FRANKLY SPEAKING
Sinatra’s gone 20 yrs., but singers keep him alive
The Voice still roars — and purrs.
The 20th anniversary of Frank Sinatra’s death at age 82 falls on Monday and Ol’ Blue Eyes still stirs audiences — as seen by 4.8 million monthly listeners on Spotify — and performers.
Ask three of them — including his granddaughter AJ Lambert, actor Robert Davi and singer Steven Maglio — whose upcoming New York shows summon Sinatra in various ways.
Queens-born Davi, 66, is an opera-trained singer and actor with film and TV credits stretching from “The Goonies” and “License to Kill” to “Profiler” and beyond.
His Sinatra-themed tribute show running Wednesday and Thursday at Feinstein’s/54 Below on W. 54th St. celebrates his four-decade bond with the Chairman of the Board that began in 1977 on the set of “Contract on Cherry Street.” “It was my first movie. It started a relationship,” says Davi.
Sinatra’s voice has been heralded for its gentleness. Same goes for the man. “Frank and I were talking on the set of ‘Cherry Street,’” says Davi. “He saw scars on my neck and asked ‘Were you a forceps baby?’ I nodded. He showed me similar scars on his own neck.”
Such sensitivity and authenticity helps explain why Sinatra endures and attracts new fans, including 20- and 30-somethings, says Davi. “Millennials have grown up on shiny manufactured voices, instead of someone who was able to perform without Auto-Tune and grab you.”
Davi is compiling his setlist, but plans to include “Where or When” and “A Foggy Day.” Also on deck: “Forget to Remember,” a lesser-known tune.
Maglio, who never met Sinatra, has made Swoonatra hits his specialty, but he cautions that he’s no copycat. “Right up front, I’m not a Sinatra impersonator,” he says. He’s careful not to “overdo the mannerisms. Sinatra would point a lot. So I don’t.”
Still, he channels Rat Pack ring-a-ding-ding while crooning “Fly Me to the Moon,” “My Way” and more Sinatra signatures. Whether he’s at his longrunning show on Saturday night at the Carnegie Club in Midtown or new request-driven show at the Beach Club on Sunday night, Maglio keeps it easy-breezy as a “Summer Wind.”
“A lot of singers today mistake being comfortable on stage with being lazy — as if they’re not putting on enough of a show,” says Maglio, 59, who lives in Hazlet, N.J., but grew up in East Harlem listening to his parents’ Sinatra records. “Sinatra was always himself, and natural.”
Lambert, 43, a third-generation singer who whose mom is Nancy Sinatra, knows that better than most.
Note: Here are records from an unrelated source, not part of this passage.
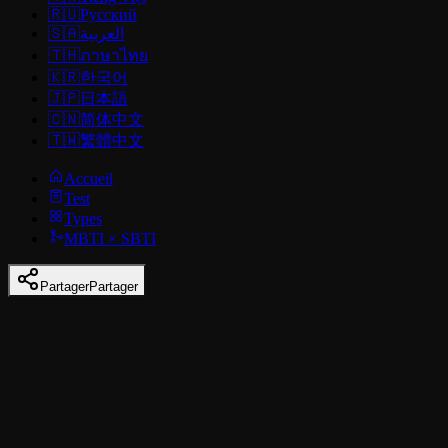
🇷🇺
Русский
🇸🇦
العربية
🇹🇭
ภาษาไทย
🇰🇷
한국어
🇯🇵
日本語
🇨🇳
简体中文
🇹🇼
繁體中文
Accueil
Test
Types
MBTI × SBTI
Partager
Partager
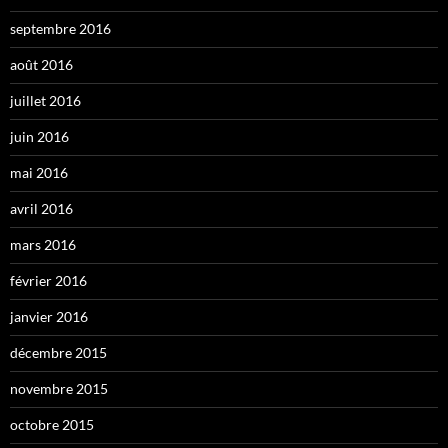
septembre 2016
août 2016
juillet 2016
juin 2016
mai 2016
avril 2016
mars 2016
février 2016
janvier 2016
décembre 2015
novembre 2015
octobre 2015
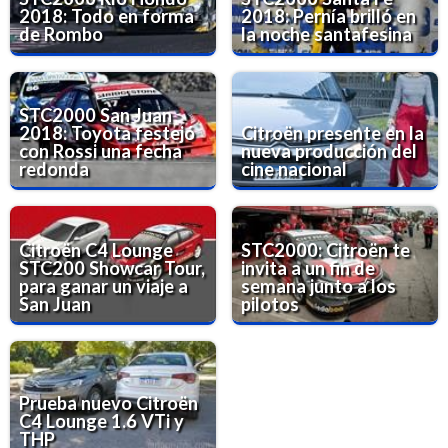
2018: Todo en forma
2018: Pernía brilló en
de Rombo
la noche santafesina
STC2000 San Juan
2018: Toyota festejó
Citroën presente en la
con Rossi una fecha
nueva producción del
redonda
cine nacional
Citroën C4 Lounge
STC2000: Citroën te
STC200 Showcar Tour,
invita a un fin de
para ganar un viaje a
semana junto a los
San Juan
pilotos
Prueba nuevo Citroën
C4 Lounge 1.6 VTi y
THP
Her show on May 25 at Rough Trade in Brooklyn is a preview of her upcoming album, “Careful You.”
“It’s not a Sinatra show,” she says. But he’s an influence nonetheless. “I’m more acrobatic and dramatic on stage,” she says. But she has the “same love and respect for the writing of the song” as her grandfather. To interpret a lyric, she says, “you need to know what you’re singing about. That’s important to both of us.”
Without going into details, she says she reserved some space for the show for a couple obscure Sinatra songs.
“He died when I was 24,” she says. “It’s a labor of love to make sure people keep hearing his music.”